_Exercise requirements_
Work through the records that follow and return each line containing the word "anchor".

_Data for this exercise_
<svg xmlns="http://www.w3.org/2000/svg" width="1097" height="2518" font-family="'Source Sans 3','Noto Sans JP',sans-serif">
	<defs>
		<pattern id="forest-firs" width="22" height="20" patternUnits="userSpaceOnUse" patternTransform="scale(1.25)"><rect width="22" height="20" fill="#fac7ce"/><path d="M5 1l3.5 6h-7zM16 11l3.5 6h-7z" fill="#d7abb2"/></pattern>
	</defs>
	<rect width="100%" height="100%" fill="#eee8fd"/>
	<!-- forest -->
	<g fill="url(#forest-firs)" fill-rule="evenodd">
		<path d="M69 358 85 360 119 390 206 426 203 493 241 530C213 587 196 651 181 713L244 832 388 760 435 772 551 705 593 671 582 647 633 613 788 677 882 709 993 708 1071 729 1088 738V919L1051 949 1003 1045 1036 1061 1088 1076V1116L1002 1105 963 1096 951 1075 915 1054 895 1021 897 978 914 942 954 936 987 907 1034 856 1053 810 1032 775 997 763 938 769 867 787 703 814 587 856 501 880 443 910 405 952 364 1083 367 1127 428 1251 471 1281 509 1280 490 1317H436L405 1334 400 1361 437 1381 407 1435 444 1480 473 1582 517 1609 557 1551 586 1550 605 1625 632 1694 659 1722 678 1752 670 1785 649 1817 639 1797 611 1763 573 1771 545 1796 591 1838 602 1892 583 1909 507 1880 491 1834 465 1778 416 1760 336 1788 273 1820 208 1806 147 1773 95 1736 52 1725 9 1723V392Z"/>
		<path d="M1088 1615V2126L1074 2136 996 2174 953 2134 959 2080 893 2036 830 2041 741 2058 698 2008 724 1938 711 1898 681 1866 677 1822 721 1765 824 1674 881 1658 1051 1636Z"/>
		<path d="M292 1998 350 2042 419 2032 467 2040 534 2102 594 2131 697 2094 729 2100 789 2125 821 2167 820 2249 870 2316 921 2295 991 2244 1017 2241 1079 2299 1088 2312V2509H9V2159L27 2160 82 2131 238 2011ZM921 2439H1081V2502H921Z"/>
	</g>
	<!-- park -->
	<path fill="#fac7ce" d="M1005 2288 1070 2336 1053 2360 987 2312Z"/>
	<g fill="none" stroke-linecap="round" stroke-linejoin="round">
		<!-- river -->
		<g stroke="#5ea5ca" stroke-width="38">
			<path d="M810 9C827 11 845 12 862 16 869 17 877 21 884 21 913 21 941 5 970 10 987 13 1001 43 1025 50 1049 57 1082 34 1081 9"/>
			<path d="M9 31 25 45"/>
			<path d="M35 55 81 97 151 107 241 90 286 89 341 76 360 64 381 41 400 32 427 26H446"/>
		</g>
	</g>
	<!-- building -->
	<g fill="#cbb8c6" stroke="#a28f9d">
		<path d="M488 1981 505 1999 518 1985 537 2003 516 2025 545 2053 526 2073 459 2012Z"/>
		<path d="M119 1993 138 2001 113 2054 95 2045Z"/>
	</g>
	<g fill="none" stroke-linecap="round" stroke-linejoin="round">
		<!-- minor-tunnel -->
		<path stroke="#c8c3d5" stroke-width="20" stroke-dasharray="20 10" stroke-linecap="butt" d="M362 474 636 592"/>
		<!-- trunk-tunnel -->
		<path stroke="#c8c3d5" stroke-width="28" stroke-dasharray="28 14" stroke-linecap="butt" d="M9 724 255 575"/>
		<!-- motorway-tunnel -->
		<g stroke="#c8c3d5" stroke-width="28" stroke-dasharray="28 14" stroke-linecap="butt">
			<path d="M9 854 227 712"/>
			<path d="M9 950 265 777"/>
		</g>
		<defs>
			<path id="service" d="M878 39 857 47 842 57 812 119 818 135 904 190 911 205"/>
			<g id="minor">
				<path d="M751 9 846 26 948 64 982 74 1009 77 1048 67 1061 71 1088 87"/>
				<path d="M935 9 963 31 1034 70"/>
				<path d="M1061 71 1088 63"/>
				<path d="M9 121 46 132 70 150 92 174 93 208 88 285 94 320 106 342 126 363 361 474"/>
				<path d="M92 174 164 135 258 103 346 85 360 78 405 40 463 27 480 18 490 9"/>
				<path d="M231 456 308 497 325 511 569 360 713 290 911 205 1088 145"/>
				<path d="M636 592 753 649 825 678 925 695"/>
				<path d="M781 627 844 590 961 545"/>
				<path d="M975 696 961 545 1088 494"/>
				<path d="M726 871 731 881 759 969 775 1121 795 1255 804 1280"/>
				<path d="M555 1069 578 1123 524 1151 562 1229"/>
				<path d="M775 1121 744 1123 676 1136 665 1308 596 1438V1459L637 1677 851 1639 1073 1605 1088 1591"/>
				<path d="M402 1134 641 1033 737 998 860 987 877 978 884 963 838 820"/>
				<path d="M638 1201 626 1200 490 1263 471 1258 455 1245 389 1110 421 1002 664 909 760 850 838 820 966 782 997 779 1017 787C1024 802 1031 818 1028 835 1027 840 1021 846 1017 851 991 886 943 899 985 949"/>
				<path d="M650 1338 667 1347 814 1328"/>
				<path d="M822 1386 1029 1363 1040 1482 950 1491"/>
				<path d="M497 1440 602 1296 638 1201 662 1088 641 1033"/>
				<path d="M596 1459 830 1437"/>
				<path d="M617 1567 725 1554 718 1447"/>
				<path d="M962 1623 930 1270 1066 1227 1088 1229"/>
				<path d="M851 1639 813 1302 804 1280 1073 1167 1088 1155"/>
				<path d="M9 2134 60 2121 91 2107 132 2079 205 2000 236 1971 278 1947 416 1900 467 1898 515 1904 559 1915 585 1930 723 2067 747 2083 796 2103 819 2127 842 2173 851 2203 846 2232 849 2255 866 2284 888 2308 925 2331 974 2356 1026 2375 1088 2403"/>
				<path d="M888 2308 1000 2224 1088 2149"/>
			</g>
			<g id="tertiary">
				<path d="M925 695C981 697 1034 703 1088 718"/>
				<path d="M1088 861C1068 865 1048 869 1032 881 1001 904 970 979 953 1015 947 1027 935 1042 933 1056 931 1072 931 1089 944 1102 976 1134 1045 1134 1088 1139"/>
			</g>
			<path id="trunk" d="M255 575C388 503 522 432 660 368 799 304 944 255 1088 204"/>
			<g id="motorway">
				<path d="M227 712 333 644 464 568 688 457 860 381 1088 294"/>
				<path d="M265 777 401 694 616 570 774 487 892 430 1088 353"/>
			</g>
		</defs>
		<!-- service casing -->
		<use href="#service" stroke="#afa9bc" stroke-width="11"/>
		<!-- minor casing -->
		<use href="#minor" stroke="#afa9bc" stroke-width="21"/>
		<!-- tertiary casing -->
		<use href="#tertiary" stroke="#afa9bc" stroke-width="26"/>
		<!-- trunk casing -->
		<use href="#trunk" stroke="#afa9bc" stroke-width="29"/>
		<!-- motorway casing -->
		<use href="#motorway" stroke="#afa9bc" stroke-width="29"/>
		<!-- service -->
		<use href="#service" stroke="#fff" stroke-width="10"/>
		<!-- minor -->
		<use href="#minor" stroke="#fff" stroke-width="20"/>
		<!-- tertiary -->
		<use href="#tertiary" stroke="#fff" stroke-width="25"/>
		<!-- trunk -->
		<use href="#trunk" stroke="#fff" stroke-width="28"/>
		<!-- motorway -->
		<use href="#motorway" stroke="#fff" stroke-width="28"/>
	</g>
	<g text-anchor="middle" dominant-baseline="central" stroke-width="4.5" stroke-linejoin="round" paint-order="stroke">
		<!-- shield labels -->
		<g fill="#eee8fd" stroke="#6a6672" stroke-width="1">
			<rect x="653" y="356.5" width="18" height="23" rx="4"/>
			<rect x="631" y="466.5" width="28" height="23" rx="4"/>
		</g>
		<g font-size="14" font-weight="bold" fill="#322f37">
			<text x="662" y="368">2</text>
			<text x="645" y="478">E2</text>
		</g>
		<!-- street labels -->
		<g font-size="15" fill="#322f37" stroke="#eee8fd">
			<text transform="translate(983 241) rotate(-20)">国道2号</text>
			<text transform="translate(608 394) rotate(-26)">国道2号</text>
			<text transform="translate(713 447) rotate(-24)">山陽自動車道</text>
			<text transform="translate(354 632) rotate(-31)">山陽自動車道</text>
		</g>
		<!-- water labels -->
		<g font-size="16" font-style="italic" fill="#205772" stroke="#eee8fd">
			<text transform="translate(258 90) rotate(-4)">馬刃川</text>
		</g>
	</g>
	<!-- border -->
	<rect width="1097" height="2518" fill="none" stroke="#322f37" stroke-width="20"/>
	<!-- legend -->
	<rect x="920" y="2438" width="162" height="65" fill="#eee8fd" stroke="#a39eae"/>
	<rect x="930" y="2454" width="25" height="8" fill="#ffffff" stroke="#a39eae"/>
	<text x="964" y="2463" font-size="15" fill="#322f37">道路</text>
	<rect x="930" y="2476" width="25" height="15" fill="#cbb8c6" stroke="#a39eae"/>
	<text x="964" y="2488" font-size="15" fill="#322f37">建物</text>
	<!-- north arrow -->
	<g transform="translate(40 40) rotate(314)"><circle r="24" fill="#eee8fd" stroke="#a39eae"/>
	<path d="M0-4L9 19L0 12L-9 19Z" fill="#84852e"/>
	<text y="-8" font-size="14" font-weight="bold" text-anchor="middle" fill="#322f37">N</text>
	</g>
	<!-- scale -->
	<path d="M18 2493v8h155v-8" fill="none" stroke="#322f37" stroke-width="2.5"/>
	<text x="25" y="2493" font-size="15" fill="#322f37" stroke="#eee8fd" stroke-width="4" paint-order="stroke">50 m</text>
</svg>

_Exercise result_
	<g text-anchor="middle" dominant-baseline="central" stroke-width="4.5" stroke-linejoin="round" paint-order="stroke">
	<text y="-8" font-size="14" font-weight="bold" text-anchor="middle" fill="#322f37">N</text>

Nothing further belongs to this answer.